2:30 PM - 2:45 PM
[HRE13-03] Development of traceability technology by dimensional compression of high-dimensional chemical composition data from tungsten minerals to product materials
Keywords:traceability, machine learning, Rare Earth Elements (REE)
In this study, REEs of two tungsten minerals, Scheelite and Wolframite, from multiple localities were measured by LA-ICP-MS, and 260 published REE pattern data of tungsten minerals (30 localities) were also used. These REE patterns were characterized and identified by unsupervised machine learning (PCA and UMAP) to identify the origin and material.
The REE patterns differ between Scheelite and Wolframite and can be further distinguished using PCA and UMAP. The REE patterns and PCA results varied depending on the mineral type, but there were no significant differences based on provenance, and PCA was unable to identify it. On the other hand, UMAP can classify into different clusters depending on the attribute, and it is considered to have better discrimination performance than PCA.
The REE concentrations in the WC material were ultra-trace (10<ppb) and could not be accurately measured.
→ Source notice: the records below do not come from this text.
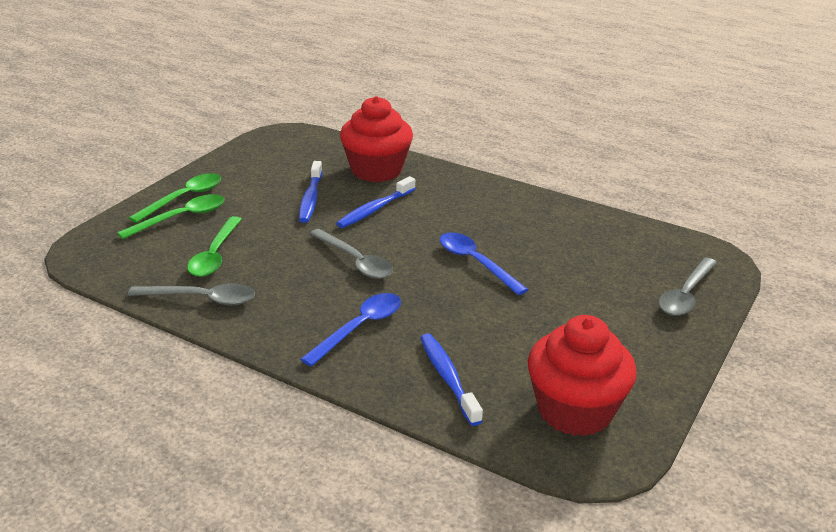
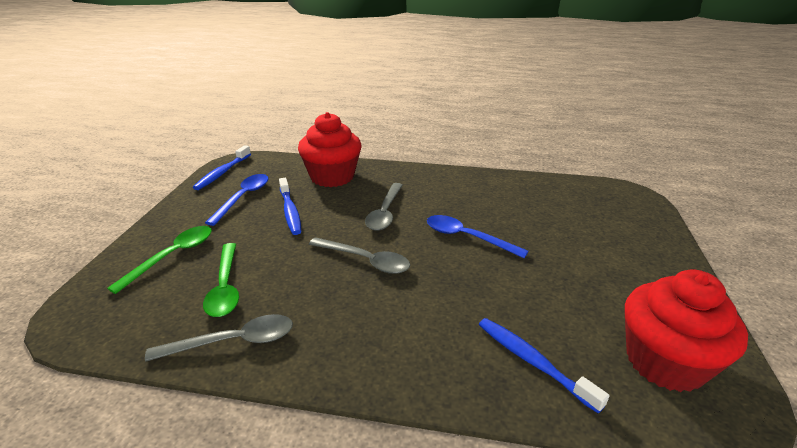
camera: 20 degrees left, 0 degrees up
green spoon [129,173,221,223] -> none
blue spoon [300,293,401,367] -> blue spoon moved to [205,174,268,226]
blue toothbrush [336,176,416,228] -> blue toothbrush moved to [193,145,251,190]
grey spoon [659,258,717,316] -> grey spoon moved to [365,183,403,231]

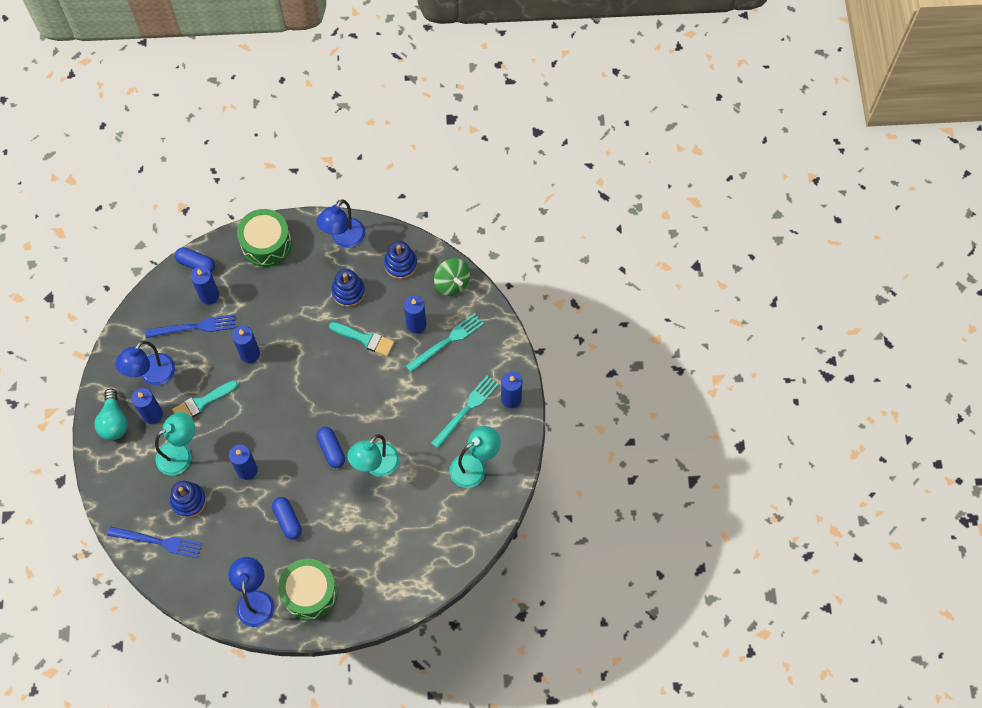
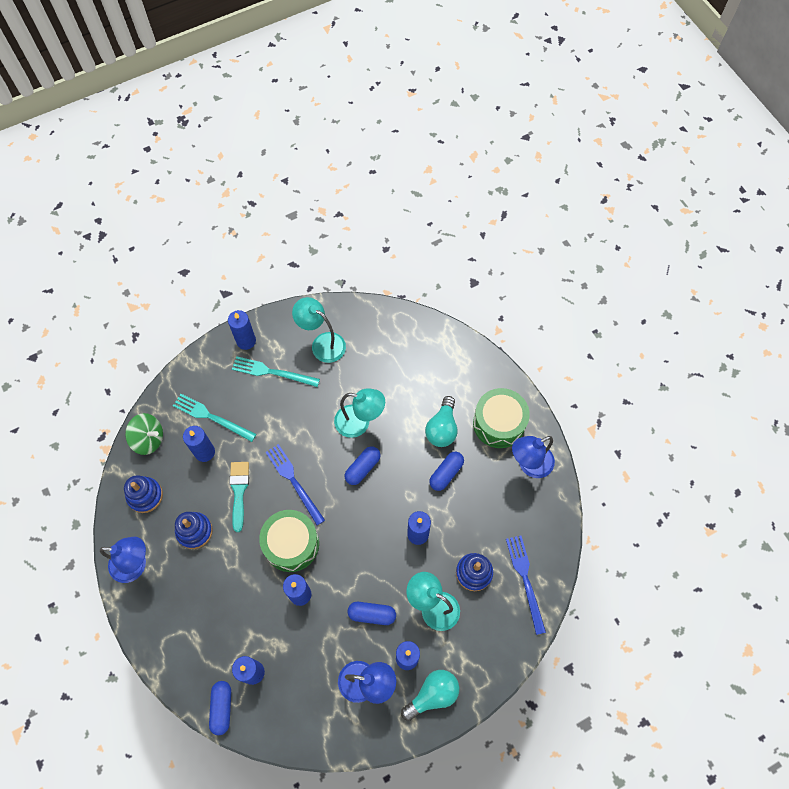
camera: 115 degrees left, 0 degrees up
blue fork [145,314,236,338] -> blue fork moved to [266,444,325,525]
turquoise brush [172,380,238,418] -> blue capsule [348,602,396,625]
green drum [237,209,292,267] -> green drum moved to [259,510,319,572]
green spinning top [434,258,470,296] -> green spinning top turned 75 degrees clockwise [125,413,163,455]
none -> turquoise light bulb [425,396,457,447]

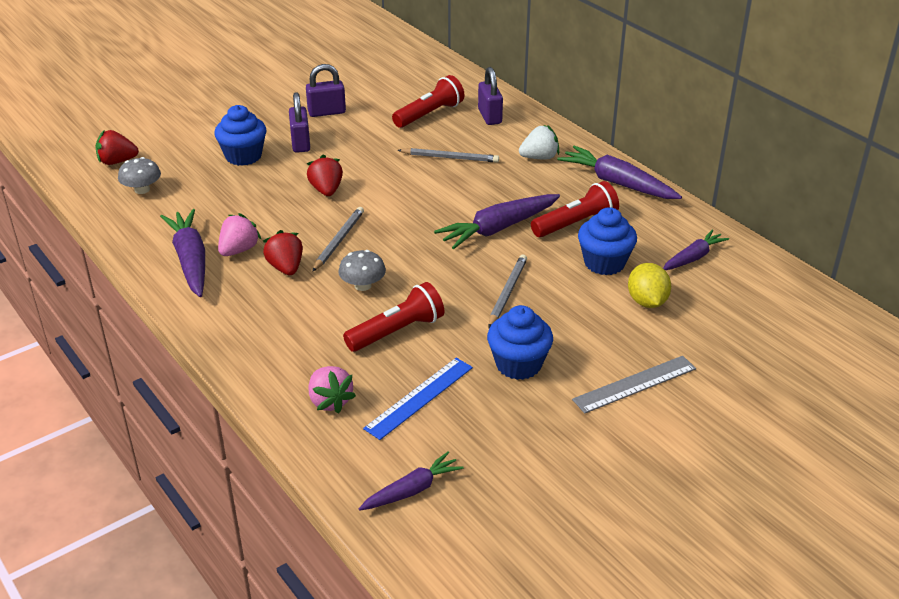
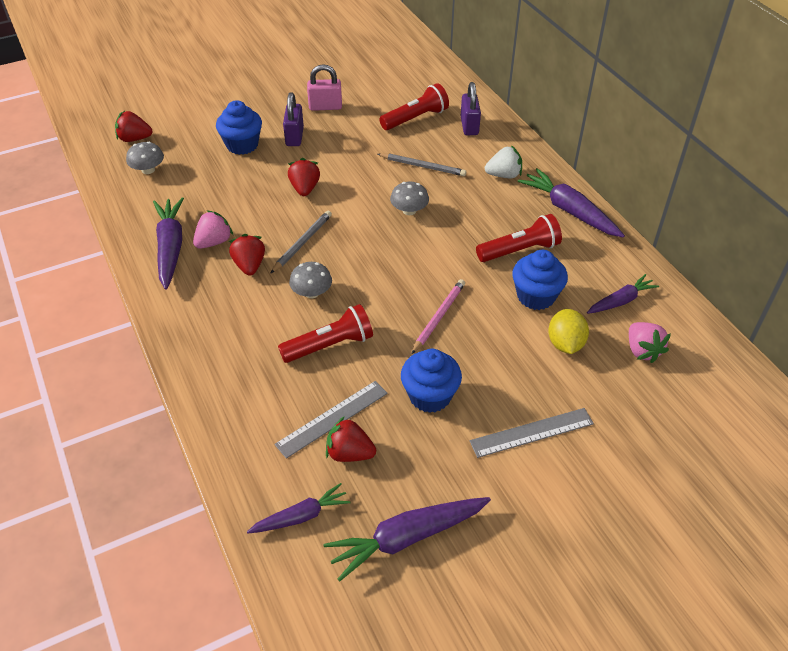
camera: 10 degrees right, 10 degrees up
purple padlock [306,64,346,117] -> pink padlock [307,64,342,111]
pink strawberry [309,366,356,414] -> pink strawberry moved to [629,322,671,363]
blue ruler [363,358,473,440] -> grey ruler [274,381,388,459]
purple carrot [434,194,560,249] -> purple carrot moved to [323,497,491,581]
grey pencil [489,255,527,328] -> pink pencil [412,279,465,354]
none -> red strawberry [326,416,376,462]
none -> grey mushroom [390,182,429,215]

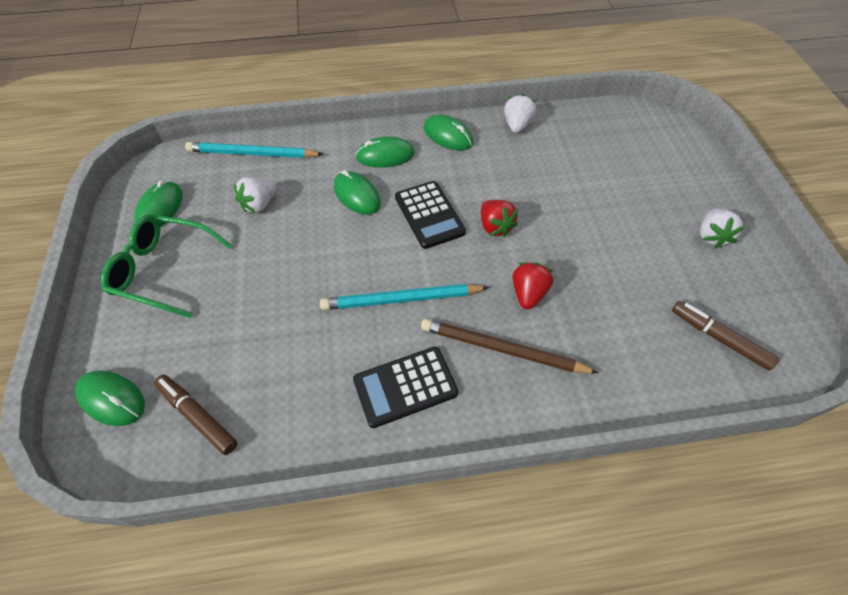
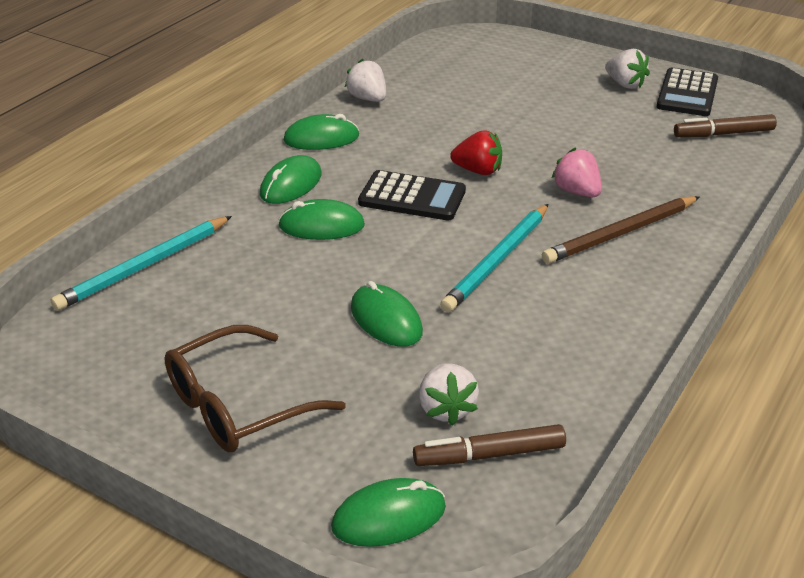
camera: 50 degrees left, 20 degrees down
green glasses [101,214,232,318] -> brown glasses [164,325,346,452]
green mouse [134,180,183,227] -> green mouse moved to [351,281,423,347]
white strawberry [234,177,276,213] -> white strawberry moved to [419,363,479,426]
black calculator [353,347,458,428] -> black calculator moved to [656,68,718,116]
red strawberry [512,262,554,310] -> pink strawberry [552,147,602,197]

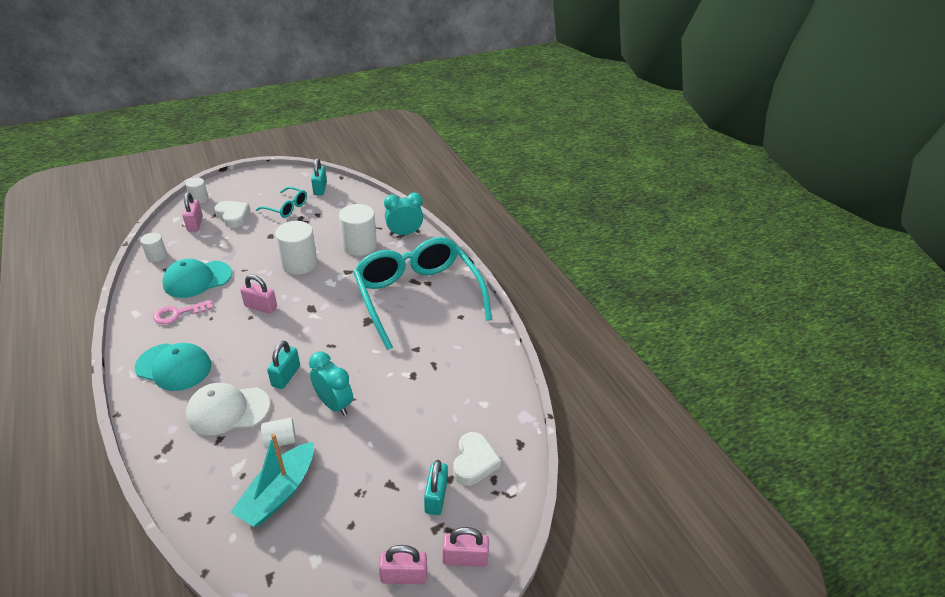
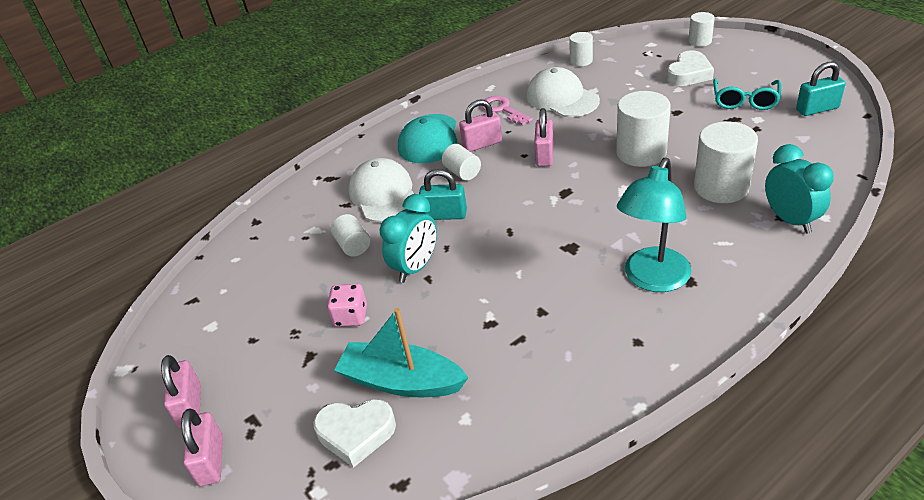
camera: 85 degrees right, 0 degrees up
turquoise cap [163,259,232,298] -> white cap [526,67,600,117]
pink padlock [182,192,203,232] -> pink padlock moved to [459,99,502,152]
turquoise boat [231,433,314,527] -> turquoise boat moved to [334,308,469,397]
turquoise glasses [353,237,492,350] -> turquoise lamp [617,158,692,292]
turquoise padlock [424,460,448,515] -> none
none -> pink dice [327,284,367,327]
none -> white cylinder [442,144,481,181]

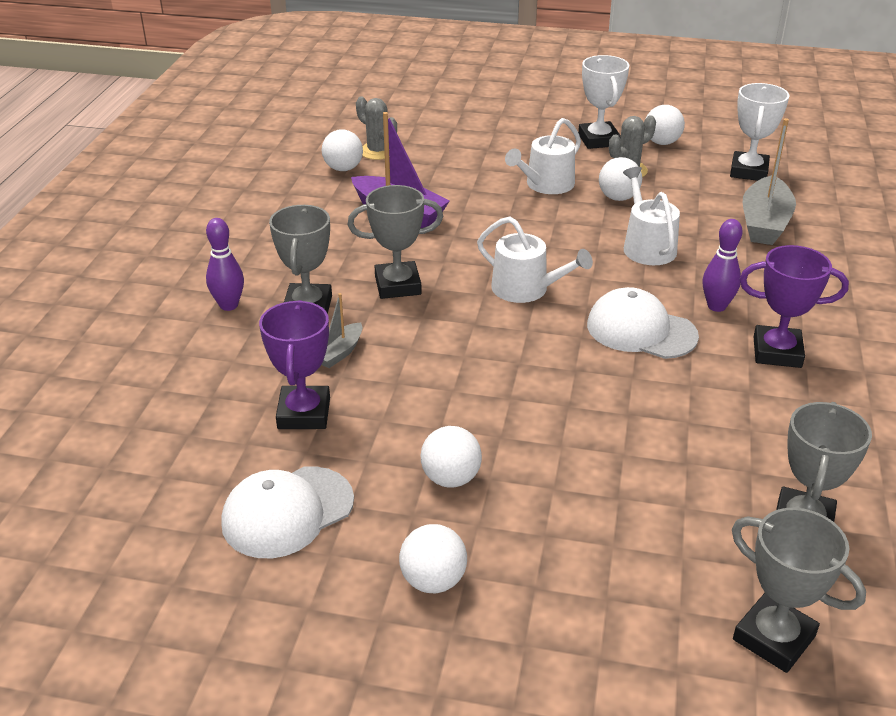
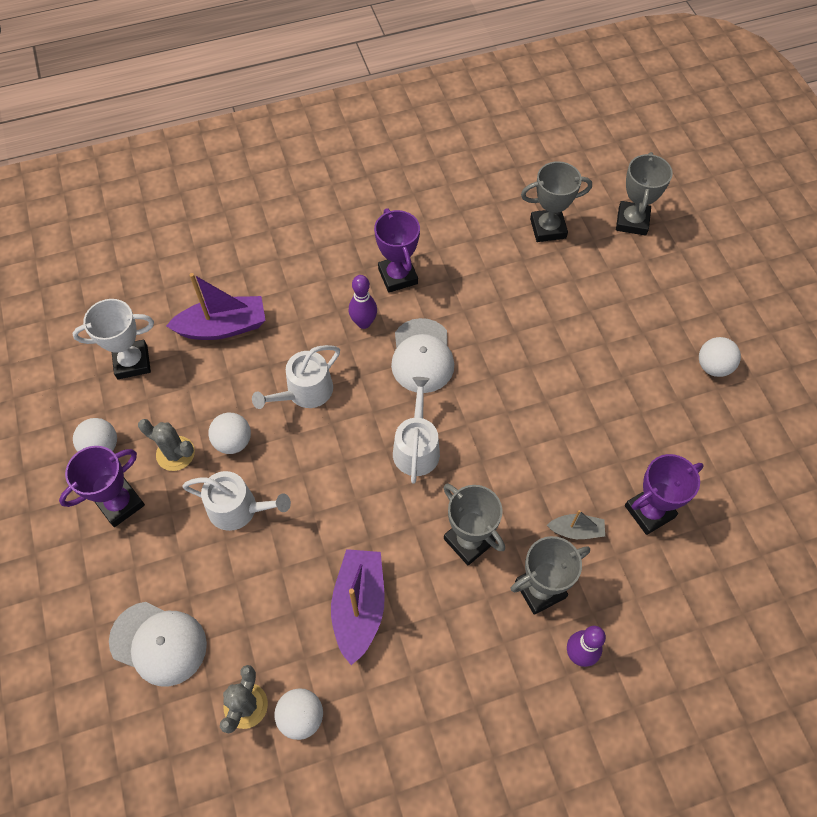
camera: 120 degrees left, 25 degrees up
white cap [221,466,354,558] -> white cap moved to [109,602,207,686]
white ball [421,426,482,488] -> none
white trophy [578,55,629,149] -> purple trophy [59,446,145,527]
grey boat [743,118,796,245] -> purple boat [166,273,266,340]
This suggests that the concentration of REEs decreases during the material manufacturing process. PCA and UMAP were utilized for dimensional compression.
Machine learning (UMAP) for the REE patterns of tungsten minerals and tungsten carbide revealed that the various REE patterns in the mineral stage converge to a certain region during the manufacturing process. This could be applied to traceability of tungsten from mineral production to material manufacturing.